22e Mars 1762, à Ferney
Je crois Monsieur que les voiageurs que vous avez eu la bonté de m'adresser auront été un peu étonnez de la cohue qu'ils trouvèrent dans un hermitage qui devrait être consacré au repos.
Nous leur donnâmes la comédie et le bal, mais monsieur votre parent eut bien de la peine à trouver un lit. Ils furent si effarouchez de notre désordre que je n'ay plus entendu parler d'eux. J'en suis très fâché. Votre parent monsieur me parut infiniment aimable, dans la presse; et j'entrevis que dans la société il doit être de la meilleure compagnie du monde.

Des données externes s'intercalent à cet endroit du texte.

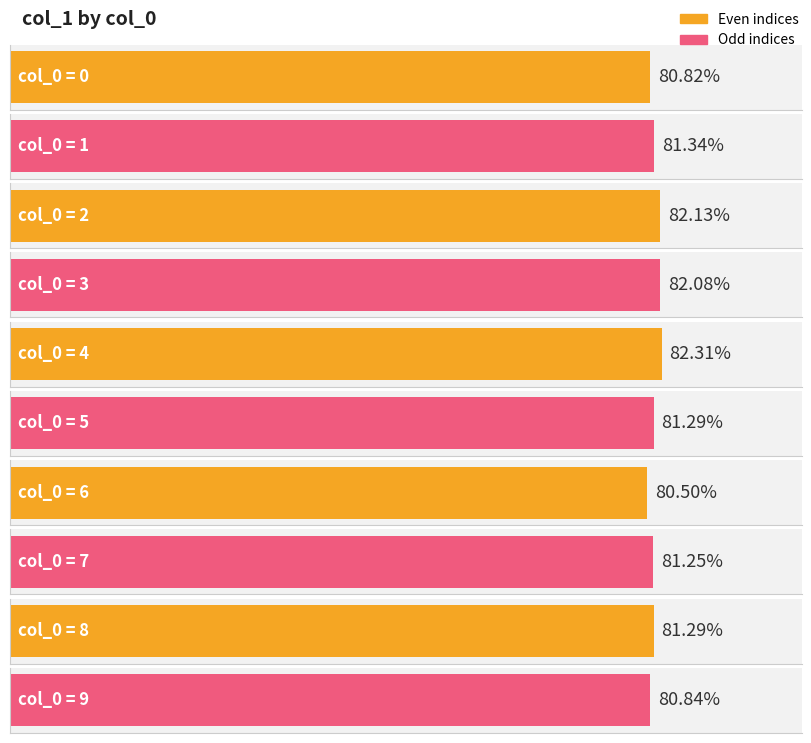

Which category has the lowest value across all series?

6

Vous ne voulez donc pas que je boive du vin de madame Lebault. Vous m'avez abandonné, vous ne me jugez ny ne m'abreuvez. Je n'ay plus je crois de procez avec M. le président de Brosse mais aussi je n'ay plus de son vin de Tourney. J'ay abandonné le tout à un fermier pour éviter toutte noise.

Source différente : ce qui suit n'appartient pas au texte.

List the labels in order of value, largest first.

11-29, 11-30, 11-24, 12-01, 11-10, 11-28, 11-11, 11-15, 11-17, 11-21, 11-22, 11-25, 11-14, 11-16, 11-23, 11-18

Vous avez entendu parler peutêtre d'un bon huguenot que le parlement de Toulouse a fait rouer pour avoir étranglé son fils. Cependant ce saint réformé croiait avoir fait une bonne action, attendu que son fils voulait se faire catholique, et que c'était prévenir une apostasie. Il avait immolé son fils à dieu, et pensait être fort supérieur à Abraham, car Abraham n'avait fait qu'obéir, mais notre calviniste avait pendu son fils de son propre mouvement, et pour l'acquit de sa conscience. Nous ne valons pas grand chose, mais les huguenots sont pires que nous, et deplus ils déclament contre la comédie.
J'ay l'honneur d'être avec bien du respect
Monsieur
votre très humble et très obéissant serviteur.